Lecture 5: GFS & HDFS! Claudia Hauff (Web Information Systems)! [email protected]
Big Data Processing, 2014/15 Lecture 5: GFS & HDFS!! Claudia Hauff (Web Information Systems)! [email protected] 1 Course content Introduction Data streams 1 & 2 The MapReduce paradigm Looking behind
Conjugating data mood and tenses: Simple past, infinite present, fast continuous, simpler imperative, conditional future perfect
Matteo Migliavacca (mm53@kent) School of Computing Conjugating data mood and tenses: Simple past, infinite present, fast continuous, simpler imperative, conditional future perfect Simple past - Traditional
An Oracle White Paper June 2012. High Performance Connectors for Load and Access of Data from Hadoop to Oracle Database
An Oracle White Paper June 2012 High Performance Connectors for Load and Access of Data from Hadoop to Oracle Database Executive Overview... 1 Introduction... 1 Oracle Loader for Hadoop... 2 Oracle Direct
Using In-Memory Computing to Simplify Big Data Analytics
SCALEOUT SOFTWARE Using In-Memory Computing to Simplify Big Data Analytics by Dr. William Bain, ScaleOut Software, Inc. 2012 ScaleOut Software, Inc. 12/27/2012 T he big data revolution is upon us, fed
Data Warehousing and Analytics Infrastructure at Facebook. Ashish Thusoo & Dhruba Borthakur athusoo,[email protected]
Data Warehousing and Analytics Infrastructure at Facebook Ashish Thusoo & Dhruba Borthakur athusoo,[email protected] Overview Challenges in a Fast Growing & Dynamic Environment Data Flow Architecture,
Log Mining Based on Hadoop s Map and Reduce Technique
Log Mining Based on Hadoop s Map and Reduce Technique ABSTRACT: Anuja Pandit Department of Computer Science, [email protected] Amruta Deshpande Department of Computer Science, [email protected]
Challenges for Data Driven Systems
Challenges for Data Driven Systems Eiko Yoneki University of Cambridge Computer Laboratory Quick History of Data Management 4000 B C Manual recording From tablets to papyrus to paper A. Payberah 2014 2
Comp 5311 Database Management Systems. 16. Review 2 (Physical Level)
Comp 5311 Database Management Systems 16. Review 2 (Physical Level) 1 Main Topics Indexing Join Algorithms Query Processing and Optimization Transactions and Concurrency Control 2 Indexing Used for faster
Hadoop MapReduce over Lustre* High Performance Data Division Omkar Kulkarni April 16, 2013
Hadoop MapReduce over Lustre* High Performance Data Division Omkar Kulkarni April 16, 2013 * Other names and brands may be claimed as the property of others. Agenda Hadoop Intro Why run Hadoop on Lustre?
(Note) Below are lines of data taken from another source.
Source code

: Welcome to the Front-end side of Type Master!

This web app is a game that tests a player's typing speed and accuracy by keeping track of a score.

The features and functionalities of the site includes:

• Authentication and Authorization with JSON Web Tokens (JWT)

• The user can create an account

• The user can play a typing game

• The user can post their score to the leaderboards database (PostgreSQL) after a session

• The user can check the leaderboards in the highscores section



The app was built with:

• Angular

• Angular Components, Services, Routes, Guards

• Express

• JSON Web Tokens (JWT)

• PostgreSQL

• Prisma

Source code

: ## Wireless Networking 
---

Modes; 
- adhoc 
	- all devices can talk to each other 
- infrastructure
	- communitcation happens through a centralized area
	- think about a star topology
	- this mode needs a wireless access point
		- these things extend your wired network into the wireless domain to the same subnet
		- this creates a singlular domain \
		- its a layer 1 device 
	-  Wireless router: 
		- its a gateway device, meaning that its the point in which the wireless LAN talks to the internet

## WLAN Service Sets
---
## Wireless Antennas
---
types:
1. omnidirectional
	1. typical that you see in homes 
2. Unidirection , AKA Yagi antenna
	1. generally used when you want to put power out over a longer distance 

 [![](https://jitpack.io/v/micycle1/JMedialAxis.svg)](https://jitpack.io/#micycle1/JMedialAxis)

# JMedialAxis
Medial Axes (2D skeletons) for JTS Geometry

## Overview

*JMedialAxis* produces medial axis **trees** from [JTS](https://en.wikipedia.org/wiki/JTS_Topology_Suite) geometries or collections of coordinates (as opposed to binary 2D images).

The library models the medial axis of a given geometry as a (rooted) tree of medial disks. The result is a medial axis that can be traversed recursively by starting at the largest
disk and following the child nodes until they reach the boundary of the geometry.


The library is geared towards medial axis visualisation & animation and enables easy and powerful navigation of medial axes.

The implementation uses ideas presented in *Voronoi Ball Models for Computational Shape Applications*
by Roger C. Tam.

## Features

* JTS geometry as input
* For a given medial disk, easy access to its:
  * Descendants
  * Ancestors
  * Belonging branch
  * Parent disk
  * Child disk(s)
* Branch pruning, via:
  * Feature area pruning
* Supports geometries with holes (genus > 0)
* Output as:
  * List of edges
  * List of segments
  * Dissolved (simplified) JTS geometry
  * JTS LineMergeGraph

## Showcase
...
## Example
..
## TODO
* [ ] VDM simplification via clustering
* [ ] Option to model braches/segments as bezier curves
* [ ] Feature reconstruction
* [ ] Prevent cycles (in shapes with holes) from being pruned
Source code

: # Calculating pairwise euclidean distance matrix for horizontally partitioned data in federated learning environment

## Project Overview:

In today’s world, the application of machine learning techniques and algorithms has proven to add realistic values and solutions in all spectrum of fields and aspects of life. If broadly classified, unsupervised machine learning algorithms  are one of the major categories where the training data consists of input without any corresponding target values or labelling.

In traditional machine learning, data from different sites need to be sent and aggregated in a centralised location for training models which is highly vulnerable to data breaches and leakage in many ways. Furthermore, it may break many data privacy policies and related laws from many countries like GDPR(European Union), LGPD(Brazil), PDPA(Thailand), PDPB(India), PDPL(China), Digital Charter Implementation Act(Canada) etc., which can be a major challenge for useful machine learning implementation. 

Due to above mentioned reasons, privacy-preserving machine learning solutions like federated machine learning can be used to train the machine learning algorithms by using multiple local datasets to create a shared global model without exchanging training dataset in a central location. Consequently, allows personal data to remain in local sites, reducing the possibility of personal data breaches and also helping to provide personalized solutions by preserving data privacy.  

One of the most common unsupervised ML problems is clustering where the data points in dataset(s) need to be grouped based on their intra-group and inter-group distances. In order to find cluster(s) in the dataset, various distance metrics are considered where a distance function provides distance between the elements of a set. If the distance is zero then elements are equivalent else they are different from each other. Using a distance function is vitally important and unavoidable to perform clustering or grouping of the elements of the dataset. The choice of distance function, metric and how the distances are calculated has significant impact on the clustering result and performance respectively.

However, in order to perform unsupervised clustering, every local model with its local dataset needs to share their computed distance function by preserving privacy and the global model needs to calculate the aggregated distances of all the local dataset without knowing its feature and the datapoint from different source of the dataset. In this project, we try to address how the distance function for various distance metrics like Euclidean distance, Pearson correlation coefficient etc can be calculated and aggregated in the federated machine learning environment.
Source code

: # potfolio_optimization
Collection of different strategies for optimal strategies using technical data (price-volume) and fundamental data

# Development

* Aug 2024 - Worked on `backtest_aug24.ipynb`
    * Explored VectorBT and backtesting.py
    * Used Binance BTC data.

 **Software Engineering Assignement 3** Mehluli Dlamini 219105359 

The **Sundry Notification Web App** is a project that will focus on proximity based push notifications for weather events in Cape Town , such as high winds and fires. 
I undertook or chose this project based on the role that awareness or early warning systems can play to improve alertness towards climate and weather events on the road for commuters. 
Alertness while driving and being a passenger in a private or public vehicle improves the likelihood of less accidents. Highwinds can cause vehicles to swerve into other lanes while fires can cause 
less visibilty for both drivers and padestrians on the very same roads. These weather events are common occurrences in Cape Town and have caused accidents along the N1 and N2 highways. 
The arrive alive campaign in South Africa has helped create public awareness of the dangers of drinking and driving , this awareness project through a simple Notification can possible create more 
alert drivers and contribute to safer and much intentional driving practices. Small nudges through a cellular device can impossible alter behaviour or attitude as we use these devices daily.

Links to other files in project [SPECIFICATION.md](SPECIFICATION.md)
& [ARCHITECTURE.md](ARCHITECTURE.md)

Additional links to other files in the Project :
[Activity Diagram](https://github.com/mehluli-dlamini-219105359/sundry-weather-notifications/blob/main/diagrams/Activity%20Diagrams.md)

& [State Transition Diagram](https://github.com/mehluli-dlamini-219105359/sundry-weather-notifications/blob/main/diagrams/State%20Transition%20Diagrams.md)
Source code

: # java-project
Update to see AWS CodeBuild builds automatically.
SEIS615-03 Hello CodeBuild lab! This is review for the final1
Parallelizing Structural Joins to Process Queries over Big XML Data Using MapReduce
Parallelizing Structural Joins to Process Queries over Big XML Data Using MapReduce Huayu Wu Institute for Infocomm Research, A*STAR, Singapore [email protected] Abstract. Processing XML queries over
MapReduce and Hadoop. Aaron Birkland Cornell Center for Advanced Computing. January 2012
MapReduce and Hadoop Aaron Birkland Cornell Center for Advanced Computing January 2012 Motivation Simple programming model for Big Data Distributed, parallel but hides this Established success at petabyte
Sector vs. Hadoop. A Brief Comparison Between the Two Systems
Sector vs. Hadoop A Brief Comparison Between the Two Systems Background Sector is a relatively new system that is broadly comparable to Hadoop, and people want to know what are the differences. Is Sector
Constructing a Data Lake: Hadoop and Oracle Database United!
Constructing a Data Lake: Hadoop and Oracle Database United! Sharon Sophia Stephen Big Data PreSales Consultant February 21, 2015 Safe Harbor The following is intended to outline our general product direction.